• Dataset entries
########################################
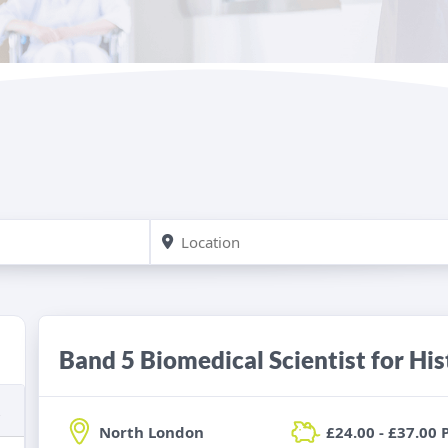
Band 5 Biomedical Scientist for Hi
North London
£24.00 - £37.00 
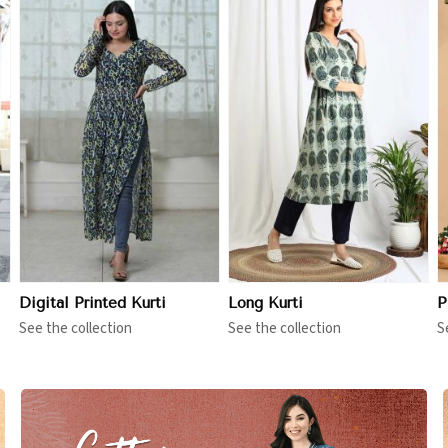
View More
View More
Digital Printed Kurti
Long Kurti
P
See the collection
See the collection
S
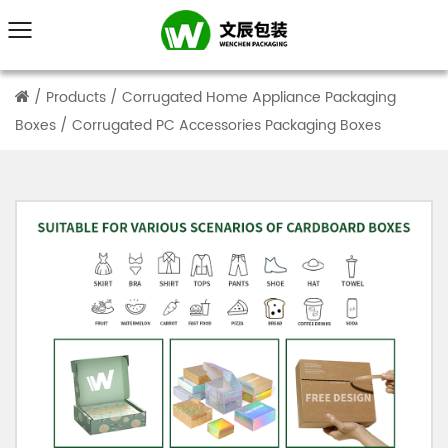
/
Products
/
Corrugated Home Appliance Packaging
Boxes
/
Corrugated PC Accessories Packaging Boxes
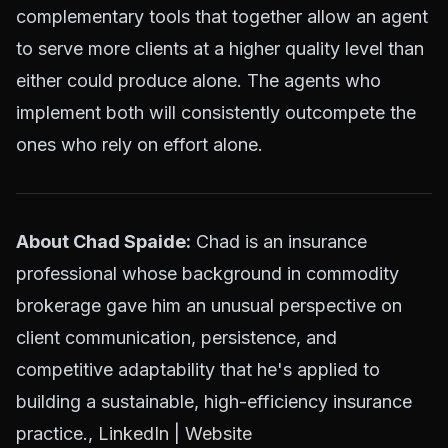
complementary tools that together allow an agent
to serve more clients at a higher quality level than
either could produce alone. The agents who
implement both will consistently outcompete the
ones who rely on effort alone.
About Chad Spaide:
Chad is an insurance
professional whose background in commodity
brokerage gave him an unusual perspective on
client communication, persistence, and
competitive adaptability that he's applied to
building a sustainable, high-efficiency insurance
practice.,
LinkedIn
|
Website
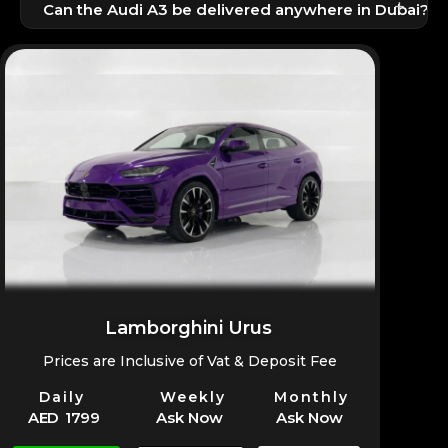
+
rental price.
Can the Audi A3 be delivered anywhere in Dubai?
Yes, doorstep delivery and pickup options are fully
available.
Lamborghini Urus
Prices are Inclusive of Vat & Deposit Fee
Daily
Weekly
Monthly
AED 1799
Ask Now
Ask Now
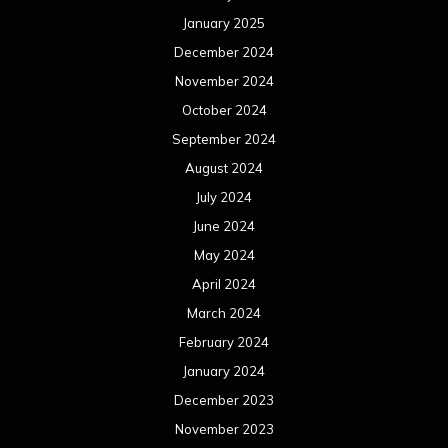
January 2025
December 2024
November 2024
October 2024
September 2024
August 2024
July 2024
June 2024
May 2024
April 2024
March 2024
February 2024
January 2024
December 2023
November 2023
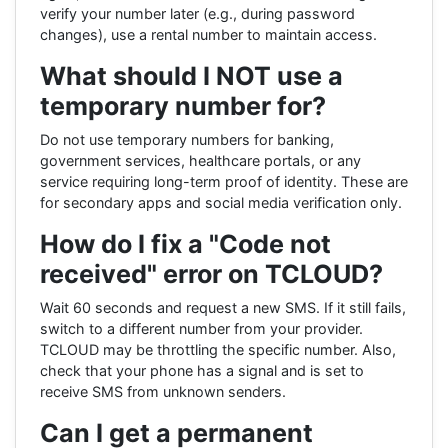
verify your number later (e.g., during password
changes), use a rental number to maintain access.
What should I NOT use a
temporary number for?
Do not use temporary numbers for banking,
government services, healthcare portals, or any
service requiring long-term proof of identity. These are
for secondary apps and social media verification only.
How do I fix a "Code not
received" error on TCLOUD?
Wait 60 seconds and request a new SMS. If it still fails,
switch to a different number from your provider.
TCLOUD may be throttling the specific number. Also,
check that your phone has a signal and is set to
receive SMS from unknown senders.
Can I get a permanent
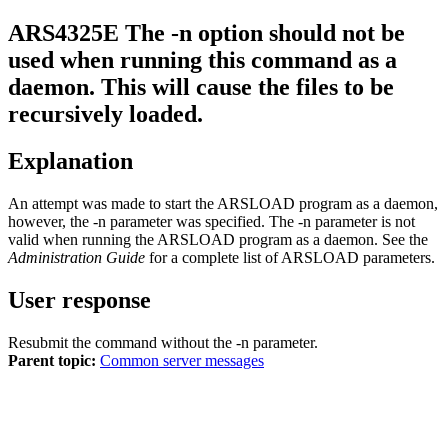
ARS4325E
The -n option should not be
used when running this command as a
daemon. This will cause the files to be
recursively loaded.
Explanation
An attempt was made to start the ARSLOAD program as a daemon,
however, the
-n
parameter was specified. The
-n
parameter is not
valid when running the ARSLOAD program as a daemon. See the
Administration Guide
for a complete list of ARSLOAD parameters.
User response
Resubmit the command without the
-n
parameter.
Parent topic:
Common server messages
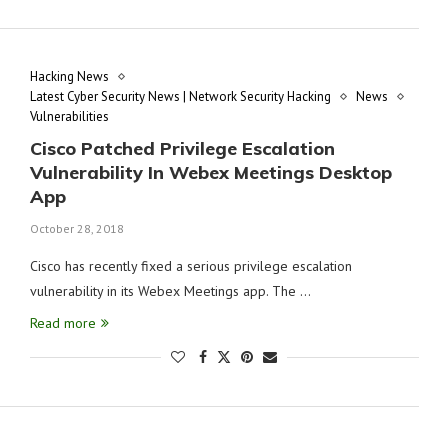
Hacking News
Latest Cyber Security News | Network Security Hacking
News
Vulnerabilities
Cisco Patched Privilege Escalation
Vulnerability In Webex Meetings Desktop
App
October 28, 2018
Cisco has recently fixed a serious privilege escalation
vulnerability in its Webex Meetings app. The …
Read more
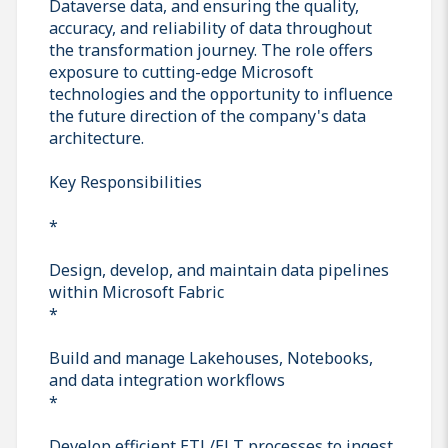
Dataverse data, and ensuring the quality,
accuracy, and reliability of data throughout
the transformation journey. The role offers
exposure to cutting-edge Microsoft
technologies and the opportunity to influence
the future direction of the company's data
architecture.
Key Responsibilities
*
Design, develop, and maintain data pipelines
within Microsoft Fabric
*
Build and manage Lakehouses, Notebooks,
and data integration workflows
*
Develop efficient ETL/ELT processes to ingest,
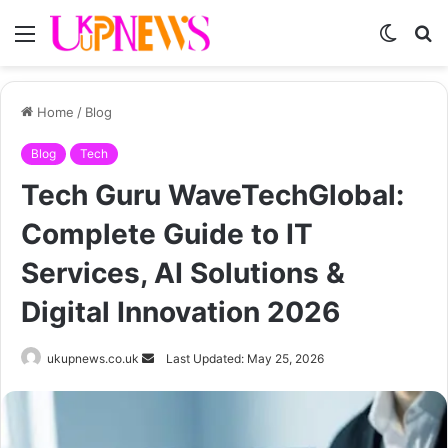
Menu
Switch
S
skin
fo
Home
/
Blog
Blog
Tech
Tech Guru WaveTechGlobal:
Complete Guide to IT
Services, AI Solutions &
Digital Innovation 2026
Send
ukupnews.co.uk
Last Updated: May 25, 2026
an
email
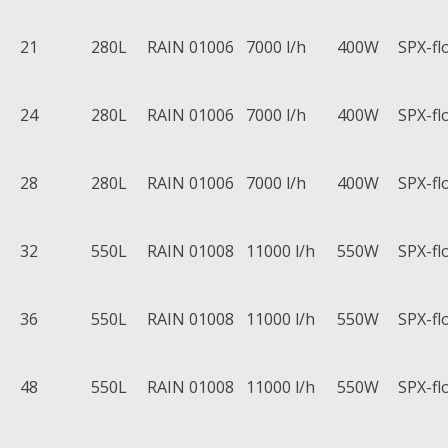
21
280L
RAIN 01006
7000 l/h
400W
SPX-fl
24
280L
RAIN 01006
7000 l/h
400W
SPX-fl
28
280L
RAIN 01006
7000 l/h
400W
SPX-fl
32
550L
RAIN 01008
11000 l/h
550W
SPX-fl
36
550L
RAIN 01008
11000 l/h
550W
SPX-fl
48
550L
RAIN 01008
11000 l/h
550W
SPX-fl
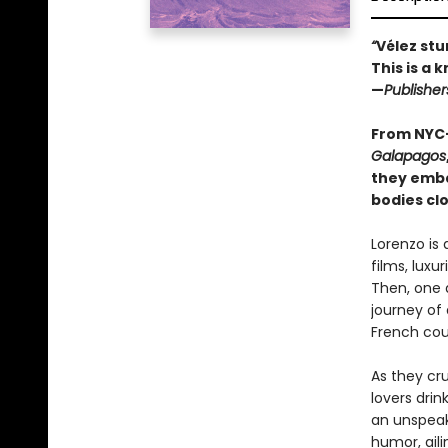
“
Vélez stu
This is a 
—
Publishe
From NYC-
Galapagos
they emba
bodies clo
Lorenzo is
films, luxu
Then, one d
journey of
French cou
As they cr
lovers drin
an unspeak
humor, aili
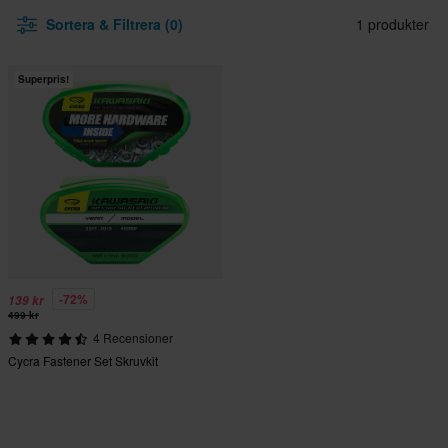
Sortera & Filtrera (0)
1 produkter
Superpris!
-72%
139 kr
499 kr
4 Recensioner
Cycra Fastener Set Skruvkit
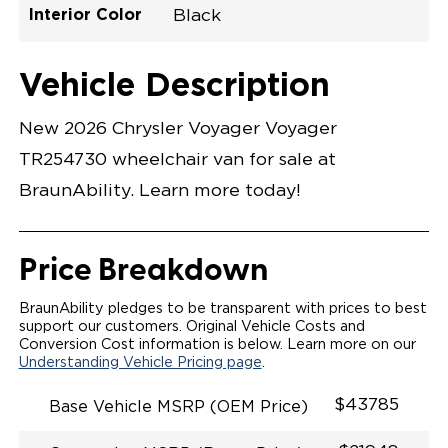
Interior Color
Black
Exterior Color
Flooring Type
Seat Type
Seat Color
Trailer Tow
Ramp Door
Ramp Length
Interior Height
Interior Height
Interior Floor
Conversion Part
Vehicle Interior
Vehicle Exterior
Vehicle Safety
Vehicle Technology and Convenience
Vehicle Disabled Features
Standard Conversion Features
Bright White
Rubber
N\A
Black
No
N\A
60"
null
C26N27E0001WHDB0SV7
Opening Width
Center Of Van
Driver Seat Area
Length Of
#
Vehicle Description
Bright White
LOWERED FLOOR
Lowered Area
MANUAL DOOR
MANUAL FOLDOUT RAMP
New 2026 Chrysler Voyager Voyager
QSTRAINT WHEELCHAIR/OCCUPANT
SECUREMENT SYSTEM
TR254730 wheelchair van for sale at
STANDARD 2ND ROW OEM BUCKET FLIP N' FOLD
SEATING(NO OPTIONS)
BraunAbility. Learn more today!
OUR MOST SPACIOUS REAR-ENTRY WHEELCHAIR
VAN
56" OF DOOR HEIGHT AND 34.5" INTERIOR WIDTH
MORE GROUND CLEARANCE
Price Breakdown
NEW LATCHING TAILGATE WITH EASY RELEASE
HANDLE SECURES THE FOLDOUT RAMP FOR A
SAFE
BraunAbility pledges to be transparent with prices to best
RATTLE FREE RIDE
support our customers. Original Vehicle Costs and
QUIET RIDE TECHNOLOGY
Conversion Cost information is below. Learn more on our
Understanding Vehicle Pricing page
.
$43785
Base Vehicle MSRP (OEM Price)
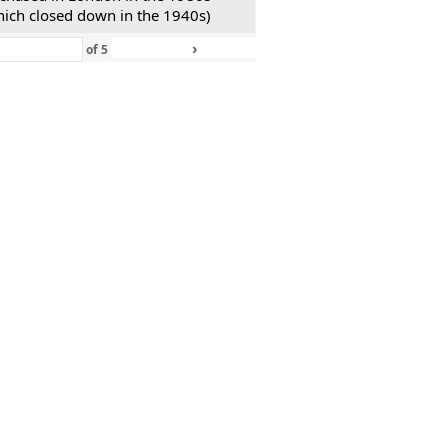
hich closed down in the 1940s)
›
»
of
5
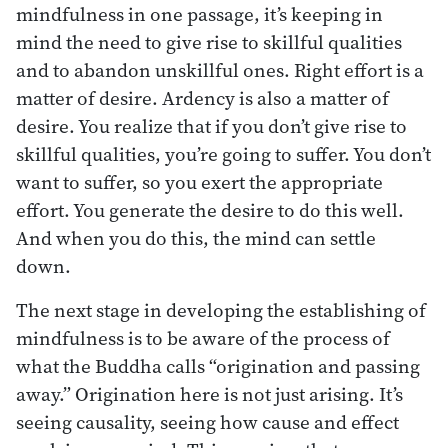
mindfulness in one passage, it’s keeping in
mind the need to give rise to skillful qualities
and to abandon unskillful ones. Right effort is a
matter of desire. Ardency is also a matter of
desire. You realize that if you don’t give rise to
skillful qualities, you’re going to suffer. You don’t
want to suffer, so you exert the appropriate
effort. You generate the desire to do this well.
And when you do this, the mind can settle
down.
The next stage in developing the establishing of
mindfulness is to be aware of the process of
what the Buddha calls “origination and passing
away.” Origination here is not just arising. It’s
seeing causality, seeing how cause and effect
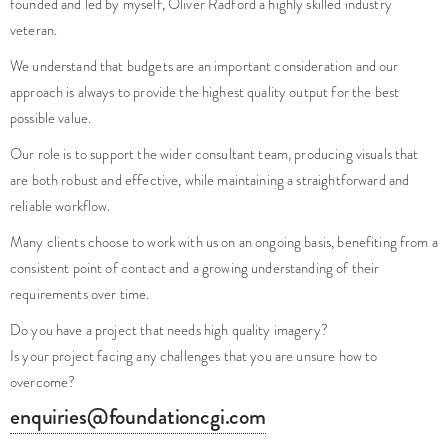
We understand that budgets are an important consideration and our
approach is always to provide the highest quality output for the best
possible value.
Our role is to support the wider consultant team, producing visuals that
are both robust and effective, while maintaining a straightforward and
reliable workflow.
Many clients choose to work with us on an ongoing basis, benefiting from a
consistent point of contact and a growing understanding of their
requirements over time.
Do you have a project that needs high quality imagery?
Is your project facing any challenges that you are unsure how to
overcome?
enquiries@foundationcgi.com
No pushy sales, just friendly creatives, here to help.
########################################
• Activity
Rename "Ask Now" to "Enquire Now" everywhere it appears in the data above and give the text lines again, with nothing else changed and the pictures left out.

• Response to the exercise
Band 5 Biomedical Scientist for Hi
North London
£24.00 - £37.00 
View More
View More
Digital Printed Kurti
Long Kurti
P
See the collection
See the collection
S
/
Products
/
Corrugated Home Appliance Packaging
Boxes
/
Corrugated PC Accessories Packaging Boxes
complementary tools that together allow an agent
to serve more clients at a higher quality level than
either could produce alone. The agents who
implement both will consistently outcompete the
ones who rely on effort alone.
About Chad Spaide:
Chad is an insurance
professional whose background in commodity
brokerage gave him an unusual perspective on
client communication, persistence, and
competitive adaptability that he's applied to
building a sustainable, high-efficiency insurance
practice.,
LinkedIn
|
Website
+
rental price.
Can the Audi A3 be delivered anywhere in Dubai?
Yes, doorstep delivery and pickup options are fully
available.
Lamborghini Urus
Prices are Inclusive of Vat & Deposit Fee
Daily
Weekly
Monthly
AED 1799
Enquire Now
Enquire Now
January 2025
December 2024
November 2024
October 2024
September 2024
August 2024
July 2024
June 2024
May 2024
April 2024
March 2024
February 2024
January 2024
December 2023
November 2023
verify your number later (e.g., during password
changes), use a rental number to maintain access.
What should I NOT use a
temporary number for?
Do not use temporary numbers for banking,
government services, healthcare portals, or any
service requiring long-term proof of identity. These are
for secondary apps and social media verification only.
How do I fix a "Code not
received" error on TCLOUD?
Wait 60 seconds and request a new SMS. If it still fails,
switch to a different number from your provider.
TCLOUD may be throttling the specific number. Also,
check that your phone has a signal and is set to
receive SMS from unknown senders.
Can I get a permanent
ARS4325E
The -n option should not be
used when running this command as a
daemon. This will cause the files to be
recursively loaded.
Explanation
An attempt was made to start the ARSLOAD program as a daemon,
however, the
-n
parameter was specified. The
-n
parameter is not
valid when running the ARSLOAD program as a daemon. See the
Administration Guide
for a complete list of ARSLOAD parameters.
User response
Resubmit the command without the
-n
parameter.
Parent topic:
Common server messages
Hacking News
Latest Cyber Security News | Network Security Hacking
News
Vulnerabilities
Cisco Patched Privilege Escalation
Vulnerability In Webex Meetings Desktop
App
October 28, 2018
Cisco has recently fixed a serious privilege escalation
vulnerability in its Webex Meetings app. The …
Read more
Dataverse data, and ensuring the quality,
accuracy, and reliability of data throughout
the transformation journey. The role offers
exposure to cutting-edge Microsoft
technologies and the opportunity to influence
the future direction of the company's data
architecture.
Key Responsibilities
*
Design, develop, and maintain data pipelines
within Microsoft Fabric
*
Build and manage Lakehouses, Notebooks,
and data integration workflows
*
Develop efficient ETL/ELT processes to ingest,
Menu
Switch
S
skin
fo
Home
/
Blog
Blog
Tech
Tech Guru WaveTechGlobal:
Complete Guide to IT
Services, AI Solutions &
Digital Innovation 2026
Send
ukupnews.co.uk
Last Updated: May 25, 2026
an
email
21
280L
RAIN 01006
7000 l/h
400W
SPX-fl
24
280L
RAIN 01006
7000 l/h
400W
SPX-fl
28
280L
RAIN 01006
7000 l/h
400W
SPX-fl
32
550L
RAIN 01008
11000 l/h
550W
SPX-fl
36
550L
RAIN 01008
11000 l/h
550W
SPX-fl
48
550L
RAIN 01008
11000 l/h
550W
SPX-fl
“
Vélez stu
This is a 
—
Publishe
From NYC-
Galapagos
they emba
bodies clo
Lorenzo is
films, luxu
Then, one d
journey of
French cou
As they cr
lovers drin
an unspeak
humor, aili
Sortera & Filtrera (0)
1 produkter
Superpris!
-72%
139 kr
499 kr
4 Recensioner
Cycra Fastener Set Skruvkit
Interior Color
Black
Exterior Color
Flooring Type
Seat Type
Seat Color
Trailer Tow
Ramp Door
Ramp Length
Interior Height
Interior Height
Interior Floor
Conversion Part
Vehicle Interior
Vehicle Exterior
Vehicle Safety
Vehicle Technology and Convenience
Vehicle Disabled Features
Standard Conversion Features
Bright White
Rubber
N\A
Black
No
N\A
60"
null
C26N27E0001WHDB0SV7
Opening Width
Center Of Van
Driver Seat Area
Length Of
#
Vehicle Description
Bright White
LOWERED FLOOR
Lowered Area
MANUAL DOOR
MANUAL FOLDOUT RAMP
New 2026 Chrysler Voyager Voyager
QSTRAINT WHEELCHAIR/OCCUPANT
SECUREMENT SYSTEM
TR254730 wheelchair van for sale at
STANDARD 2ND ROW OEM BUCKET FLIP N' FOLD
SEATING(NO OPTIONS)
BraunAbility. Learn more today!
OUR MOST SPACIOUS REAR-ENTRY WHEELCHAIR
VAN
56" OF DOOR HEIGHT AND 34.5" INTERIOR WIDTH
MORE GROUND CLEARANCE
Price Breakdown
NEW LATCHING TAILGATE WITH EASY RELEASE
HANDLE SECURES THE FOLDOUT RAMP FOR A
SAFE
BraunAbility pledges to be transparent with prices to best
RATTLE FREE RIDE
support our customers. Original Vehicle Costs and
QUIET RIDE TECHNOLOGY
Conversion Cost information is below. Learn more on our
Understanding Vehicle Pricing page
.
$43785
Base Vehicle MSRP (OEM Price)
hich closed down in the 1940s)
›
»
of
5
mindfulness in one passage, it’s keeping in
mind the need to give rise to skillful qualities
and to abandon unskillful ones. Right effort is a
matter of desire. Ardency is also a matter of
desire. You realize that if you don’t give rise to
skillful qualities, you’re going to suffer. You don’t
want to suffer, so you exert the appropriate
effort. You generate the desire to do this well.
And when you do this, the mind can settle
down.
The next stage in developing the establishing of
mindfulness is to be aware of the process of
what the Buddha calls “origination and passing
away.” Origination here is not just arising. It’s
seeing causality, seeing how cause and effect
We understand that budgets are an important consideration and our
approach is always to provide the highest quality output for the best
possible value.
Our role is to support the wider consultant team, producing visuals that
are both robust and effective, while maintaining a straightforward and
reliable workflow.
Many clients choose to work with us on an ongoing basis, benefiting from a
consistent point of contact and a growing understanding of their
requirements over time.
Do you have a project that needs high quality imagery?
Is your project facing any challenges that you are unsure how to
overcome?
enquiries@foundationcgi.com
No pushy sales, just friendly creatives, here to help.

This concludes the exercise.